In June 2018, she won the silver medal in the 200 metres at the Championships of the Small States of Europe in Schaan, Liechtenstein in a time of 23.61 seconds. In July, she claimed gold in the 100 m with a time of 11.75 seconds and bronze in the 200 m at the European Under-18 Championships held in Győr, Hungary. The same month, Guðbjörg became the Icelandic 200 m champion for the first time. In October, she competed in the 200 m event at the Summer Youth Olympics in Buenos Aires, winning the gold medal.

Guðbjörg won the 100 m and 200 m at the 2019 Games of the Small States of Europe staged in Bar, Montenegro.
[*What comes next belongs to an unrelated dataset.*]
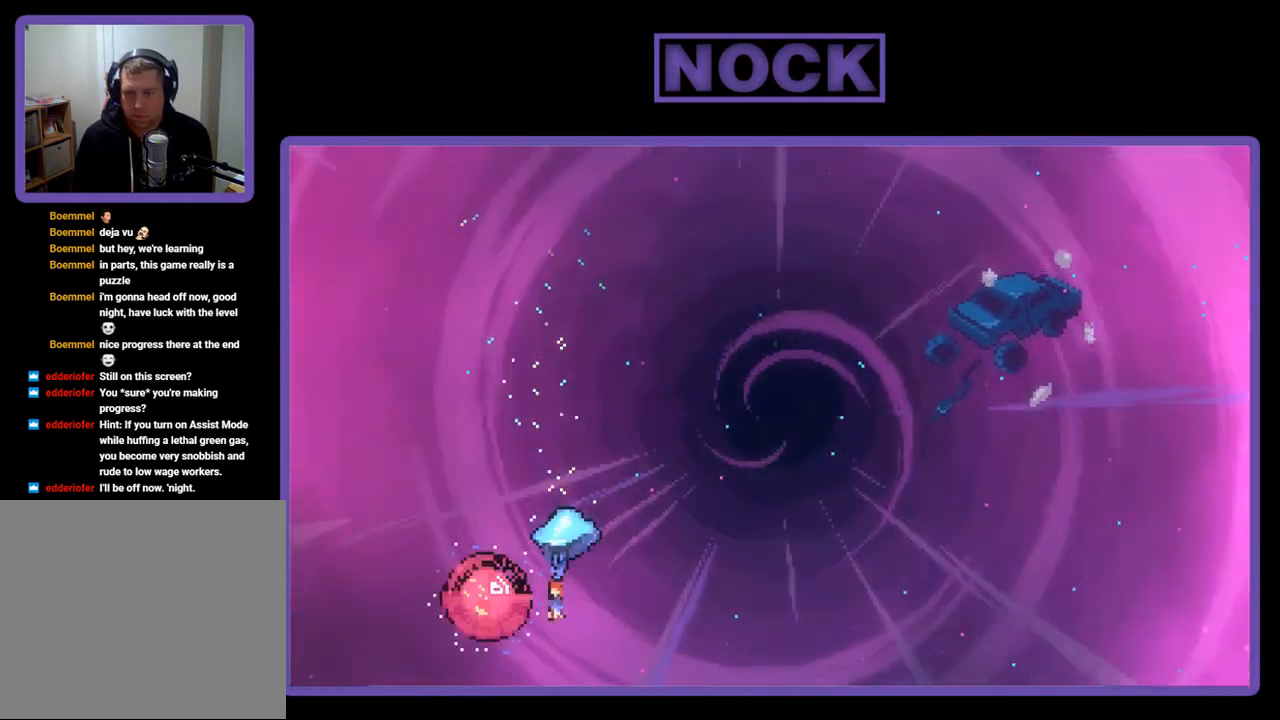
{"buttons": ["R2", "DPAD_UP", "DPAD_RIGHT"], "right_stick": "center", "events": [[33, "DPAD_DOWN", "up"], [100, "DPAD_UP", "down"], [133, "DPAD_LEFT", "up"], [167, "DPAD_RIGHT", "down"], [200, "DPAD_UP", "up"], [333, "DPAD_UP", "down"]]}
In 2021, she was selected for the 2021 European Athletics Team Championships Second League events held in June in Stara Zagora, Bulgaria. She finished third in the 200 m at the Karlstad Grand Prix in Sweden the same month. Also in June, under the universality rule within the Olympic qualifying criteria which allows smaller nations with developing sports programs to send representatives to the competition, Guðbjörg was confirmed as being selected for the delayed 2020 Tokyo Olympics, but she did not compete at the event.

In January 2023, she twice set a new national indoor record over the 60 metres, first lowering it to 7.43 and then to 7.35 seconds. She was subsequently selected to compete at the European Indoor Championships held in March in Istanbul.